## start INPUT MATERIAL

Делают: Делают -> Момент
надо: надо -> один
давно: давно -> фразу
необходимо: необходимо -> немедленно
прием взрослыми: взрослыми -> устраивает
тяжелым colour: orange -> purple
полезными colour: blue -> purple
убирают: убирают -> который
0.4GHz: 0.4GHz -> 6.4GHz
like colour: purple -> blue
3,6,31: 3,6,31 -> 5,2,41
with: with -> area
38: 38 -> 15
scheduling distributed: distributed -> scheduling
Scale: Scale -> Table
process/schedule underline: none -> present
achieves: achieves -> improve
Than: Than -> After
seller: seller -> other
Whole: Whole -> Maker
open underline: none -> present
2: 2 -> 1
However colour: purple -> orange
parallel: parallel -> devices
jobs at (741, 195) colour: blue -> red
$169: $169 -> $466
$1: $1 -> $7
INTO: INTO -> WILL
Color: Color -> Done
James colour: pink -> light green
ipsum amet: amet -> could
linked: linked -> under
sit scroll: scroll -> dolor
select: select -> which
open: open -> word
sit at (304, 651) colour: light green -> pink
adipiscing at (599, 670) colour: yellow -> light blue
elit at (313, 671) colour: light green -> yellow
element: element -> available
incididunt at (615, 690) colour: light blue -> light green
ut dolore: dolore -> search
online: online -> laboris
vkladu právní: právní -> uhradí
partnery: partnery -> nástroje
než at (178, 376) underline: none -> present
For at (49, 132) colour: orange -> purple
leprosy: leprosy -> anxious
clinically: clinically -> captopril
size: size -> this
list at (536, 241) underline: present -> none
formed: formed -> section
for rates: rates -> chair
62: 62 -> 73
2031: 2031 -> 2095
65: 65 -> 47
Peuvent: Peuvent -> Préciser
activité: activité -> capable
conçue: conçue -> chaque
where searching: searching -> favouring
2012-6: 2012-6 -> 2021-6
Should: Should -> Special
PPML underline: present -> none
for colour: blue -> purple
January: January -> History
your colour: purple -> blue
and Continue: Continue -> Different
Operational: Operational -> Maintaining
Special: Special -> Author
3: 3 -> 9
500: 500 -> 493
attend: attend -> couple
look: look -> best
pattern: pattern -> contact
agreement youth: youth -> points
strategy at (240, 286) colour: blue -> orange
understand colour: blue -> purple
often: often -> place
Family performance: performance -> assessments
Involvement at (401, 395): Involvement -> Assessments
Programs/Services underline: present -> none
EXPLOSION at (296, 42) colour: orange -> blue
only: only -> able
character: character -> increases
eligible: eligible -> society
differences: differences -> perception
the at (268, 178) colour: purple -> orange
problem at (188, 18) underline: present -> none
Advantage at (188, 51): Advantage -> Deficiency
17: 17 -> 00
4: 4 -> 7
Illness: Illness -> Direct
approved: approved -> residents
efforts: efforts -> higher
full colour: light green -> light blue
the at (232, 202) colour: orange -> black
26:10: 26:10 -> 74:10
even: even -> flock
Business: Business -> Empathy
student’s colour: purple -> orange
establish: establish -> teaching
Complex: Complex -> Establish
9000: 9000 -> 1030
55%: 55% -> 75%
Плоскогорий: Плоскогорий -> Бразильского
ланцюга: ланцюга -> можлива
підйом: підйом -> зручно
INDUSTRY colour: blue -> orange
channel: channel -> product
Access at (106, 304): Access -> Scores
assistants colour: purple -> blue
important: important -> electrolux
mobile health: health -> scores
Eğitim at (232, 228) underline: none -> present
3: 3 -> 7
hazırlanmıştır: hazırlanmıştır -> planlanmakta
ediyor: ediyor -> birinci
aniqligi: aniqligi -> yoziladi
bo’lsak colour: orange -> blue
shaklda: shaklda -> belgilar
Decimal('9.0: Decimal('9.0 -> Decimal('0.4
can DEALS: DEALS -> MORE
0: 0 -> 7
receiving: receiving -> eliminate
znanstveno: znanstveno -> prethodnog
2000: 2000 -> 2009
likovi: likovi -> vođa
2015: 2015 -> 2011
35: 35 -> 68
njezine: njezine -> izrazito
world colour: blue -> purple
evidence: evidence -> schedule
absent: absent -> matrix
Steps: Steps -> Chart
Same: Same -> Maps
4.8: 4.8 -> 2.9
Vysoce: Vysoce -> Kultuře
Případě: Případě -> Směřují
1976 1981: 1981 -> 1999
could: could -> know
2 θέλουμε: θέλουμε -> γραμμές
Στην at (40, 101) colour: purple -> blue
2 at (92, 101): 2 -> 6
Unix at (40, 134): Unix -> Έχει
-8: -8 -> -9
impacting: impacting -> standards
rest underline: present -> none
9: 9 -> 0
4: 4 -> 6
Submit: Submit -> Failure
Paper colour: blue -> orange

## end INPUT MATERIAL

## WHAT IS REQUIRED
Can you copy out all of the rows above, every line unchanged and in the same order?

## WRITTEN ANSWER
Делают: Делают -> Момент
надо: надо -> один
давно: давно -> фразу
необходимо: необходимо -> немедленно
прием взрослыми: взрослыми -> устраивает
тяжелым colour: orange -> purple
полезными colour: blue -> purple
убирают: убирают -> который
0.4GHz: 0.4GHz -> 6.4GHz
like colour: purple -> blue
3,6,31: 3,6,31 -> 5,2,41
with: with -> area
38: 38 -> 15
scheduling distributed: distributed -> scheduling
Scale: Scale -> Table
process/schedule underline: none -> present
achieves: achieves -> improve
Than: Than -> After
seller: seller -> other
Whole: Whole -> Maker
open underline: none -> present
2: 2 -> 1
However colour: purple -> orange
parallel: parallel -> devices
jobs at (741, 195) colour: blue -> red
$169: $169 -> $466
$1: $1 -> $7
INTO: INTO -> WILL
Color: Color -> Done
James colour: pink -> light green
ipsum amet: amet -> could
linked: linked -> under
sit scroll: scroll -> dolor
select: select -> which
open: open -> word
sit at (304, 651) colour: light green -> pink
adipiscing at (599, 670) colour: yellow -> light blue
elit at (313, 671) colour: light green -> yellow
element: element -> available
incididunt at (615, 690) colour: light blue -> light green
ut dolore: dolore -> search
online: online -> laboris
vkladu právní: právní -> uhradí
partnery: partnery -> nástroje
než at (178, 376) underline: none -> present
For at (49, 132) colour: orange -> purple
leprosy: leprosy -> anxious
clinically: clinically -> captopril
size: size -> this
list at (536, 241) underline: present -> none
formed: formed -> section
for rates: rates -> chair
62: 62 -> 73
2031: 2031 -> 2095
65: 65 -> 47
Peuvent: Peuvent -> Préciser
activité: activité -> capable
conçue: conçue -> chaque
where searching: searching -> favouring
2012-6: 2012-6 -> 2021-6
Should: Should -> Special
PPML underline: present -> none
for colour: blue -> purple
January: January -> History
your colour: purple -> blue
and Continue: Continue -> Different
Operational: Operational -> Maintaining
Special: Special -> Author
3: 3 -> 9
500: 500 -> 493
attend: attend -> couple
look: look -> best
pattern: pattern -> contact
agreement youth: youth -> points
strategy at (240, 286) colour: blue -> orange
understand colour: blue -> purple
often: often -> place
Family performance: performance -> assessments
Involvement at (401, 395): Involvement -> Assessments
Programs/Services underline: present -> none
EXPLOSION at (296, 42) colour: orange -> blue
only: only -> able
character: character -> increases
eligible: eligible -> society
differences: differences -> perception
the at (268, 178) colour: purple -> orange
problem at (188, 18) underline: present -> none
Advantage at (188, 51): Advantage -> Deficiency
17: 17 -> 00
4: 4 -> 7
Illness: Illness -> Direct
approved: approved -> residents
efforts: efforts -> higher
full colour: light green -> light blue
the at (232, 202) colour: orange -> black
26:10: 26:10 -> 74:10
even: even -> flock
Business: Business -> Empathy
student’s colour: purple -> orange
establish: establish -> teaching
Complex: Complex -> Establish
9000: 9000 -> 1030
55%: 55% -> 75%
Плоскогорий: Плоскогорий -> Бразильского
ланцюга: ланцюга -> можлива
підйом: підйом -> зручно
INDUSTRY colour: blue -> orange
channel: channel -> product
Access at (106, 304): Access -> Scores
assistants colour: purple -> blue
important: important -> electrolux
mobile health: health -> scores
Eğitim at (232, 228) underline: none -> present
3: 3 -> 7
hazırlanmıştır: hazırlanmıştır -> planlanmakta
ediyor: ediyor -> birinci
aniqligi: aniqligi -> yoziladi
bo’lsak colour: orange -> blue
shaklda: shaklda -> belgilar
Decimal('9.0: Decimal('9.0 -> Decimal('0.4
can DEALS: DEALS -> MORE
0: 0 -> 7
receiving: receiving -> eliminate
znanstveno: znanstveno -> prethodnog
2000: 2000 -> 2009
likovi: likovi -> vođa
2015: 2015 -> 2011
35: 35 -> 68
njezine: njezine -> izrazito
world colour: blue -> purple
evidence: evidence -> schedule
absent: absent -> matrix
Steps: Steps -> Chart
Same: Same -> Maps
4.8: 4.8 -> 2.9
Vysoce: Vysoce -> Kultuře
Případě: Případě -> Směřují
1976 1981: 1981 -> 1999
could: could -> know
2 θέλουμε: θέλουμε -> γραμμές
Στην at (40, 101) colour: purple -> blue
2 at (92, 101): 2 -> 6
Unix at (40, 134): Unix -> Έχει
-8: -8 -> -9
impacting: impacting -> standards
rest underline: present -> none
9: 9 -> 0
4: 4 -> 6
Submit: Submit -> Failure
Paper colour: blue -> orange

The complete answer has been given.